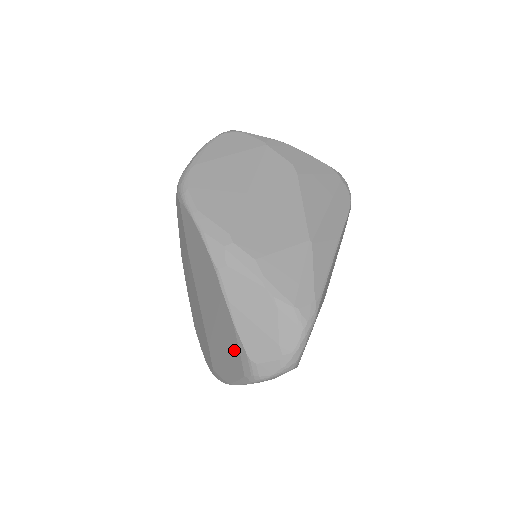
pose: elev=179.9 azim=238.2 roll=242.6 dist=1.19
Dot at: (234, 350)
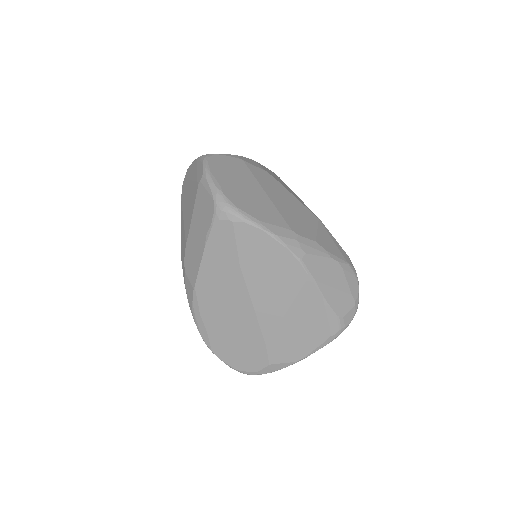
Dot at: (318, 321)
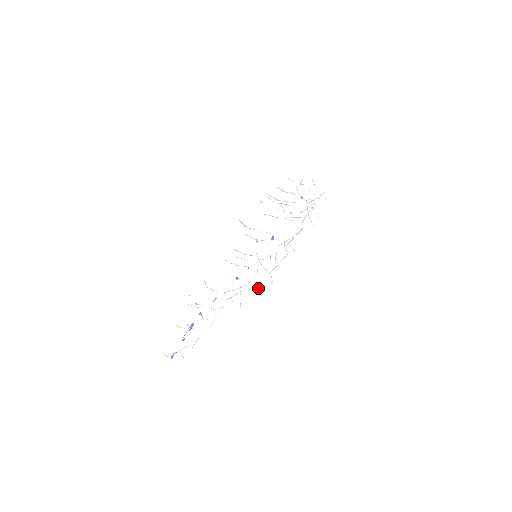
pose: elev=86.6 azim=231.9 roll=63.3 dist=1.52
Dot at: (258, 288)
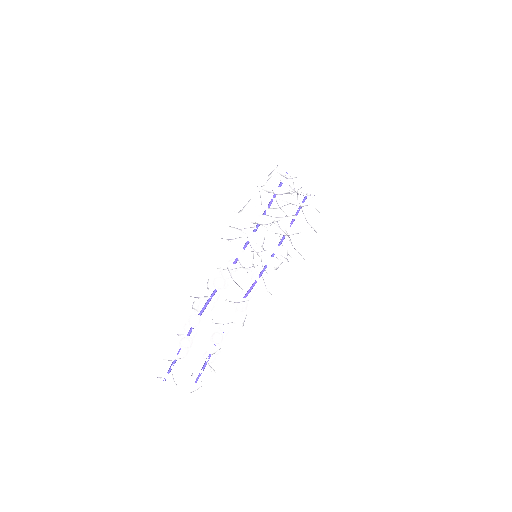
Dot at: (252, 265)
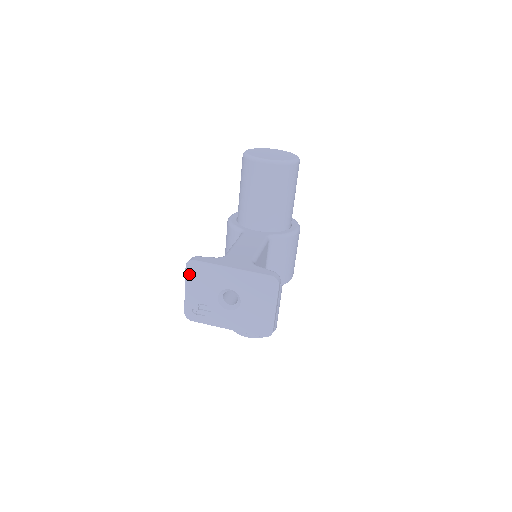
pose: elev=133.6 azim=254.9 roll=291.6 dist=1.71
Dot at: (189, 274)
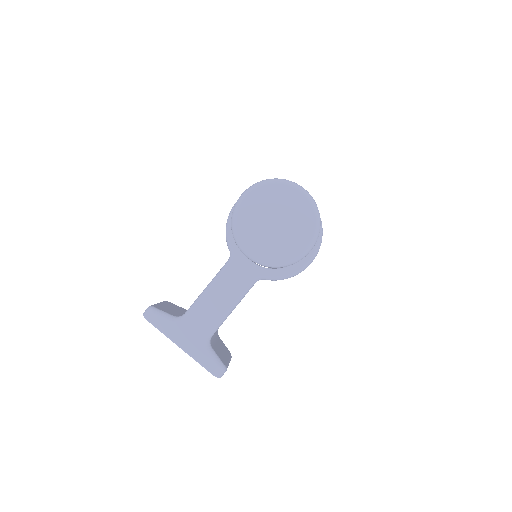
Dot at: occluded
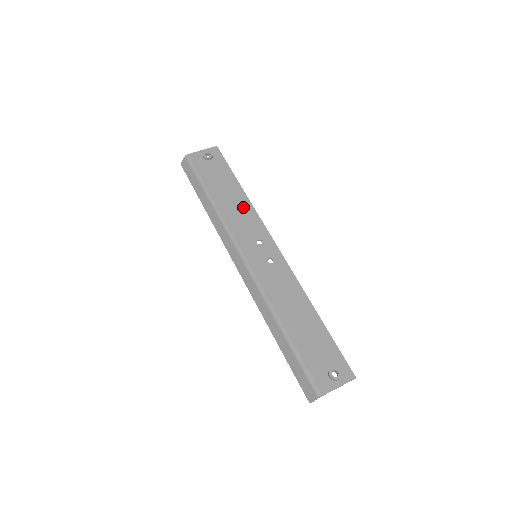
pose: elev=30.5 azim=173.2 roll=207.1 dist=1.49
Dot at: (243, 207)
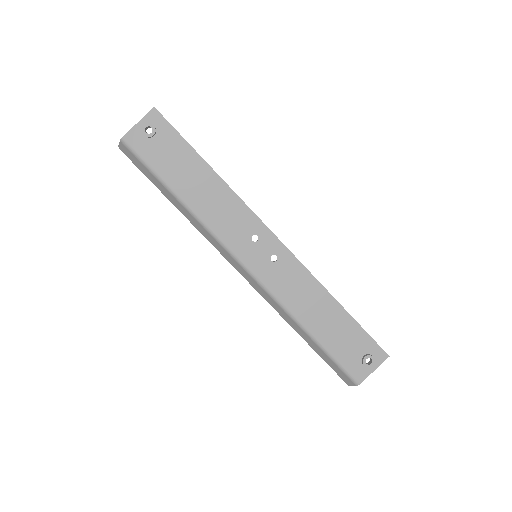
Dot at: (221, 196)
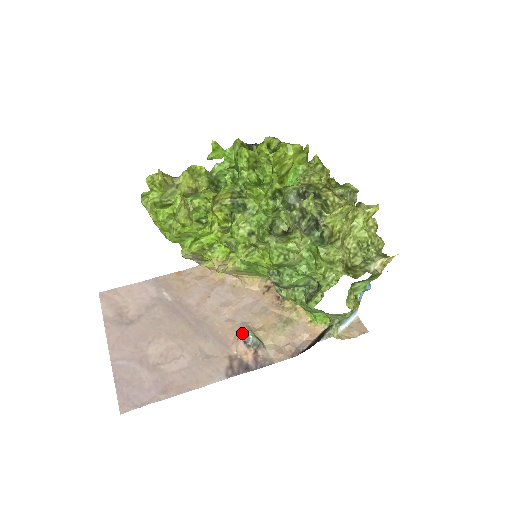
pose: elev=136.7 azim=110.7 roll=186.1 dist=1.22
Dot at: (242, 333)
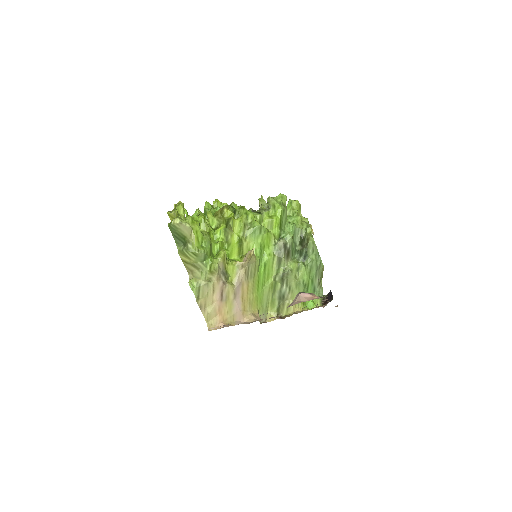
Dot at: (296, 298)
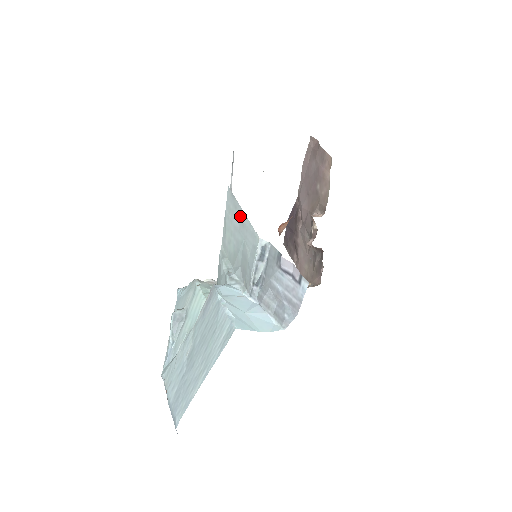
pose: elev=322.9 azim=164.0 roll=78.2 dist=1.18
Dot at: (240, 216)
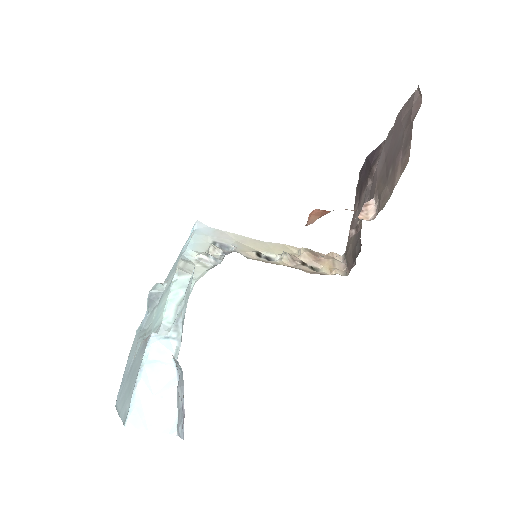
Dot at: occluded
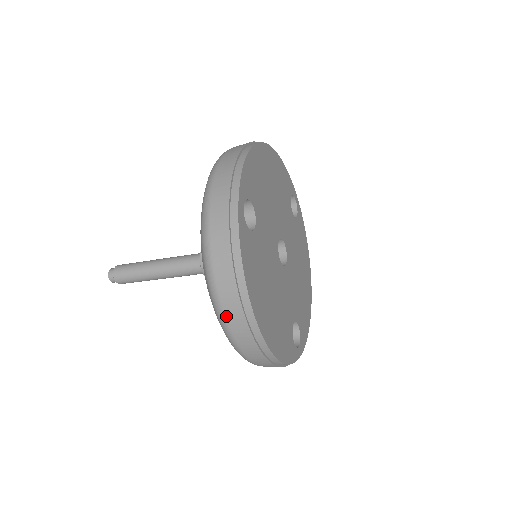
• • • • •
▶ **GOAL**: Reproduce all the records above line for line without changing any characters, and omit the pictures.

▶ **TASK OUTPUT**:
pose: elev=179.9 azim=238.2 roll=242.6 dist=1.19
Dot at: (234, 350)
Dot at: (318, 321)
pose: elev=86.6 azim=231.9 roll=63.3 dist=1.52
Dot at: (258, 288)
Dot at: (252, 265)
pose: elev=133.6 azim=254.9 roll=291.6 dist=1.71
Dot at: (189, 274)
Dot at: occluded
pose: elev=30.5 azim=173.2 roll=207.1 dist=1.49
Dot at: (243, 207)
Dot at: (221, 196)
pose: elev=136.7 azim=110.7 roll=186.1 dist=1.22
Dot at: (242, 333)
Dot at: (296, 298)
pose: elev=322.9 azim=164.0 roll=78.2 dist=1.18
Dot at: (240, 216)
Dot at: occluded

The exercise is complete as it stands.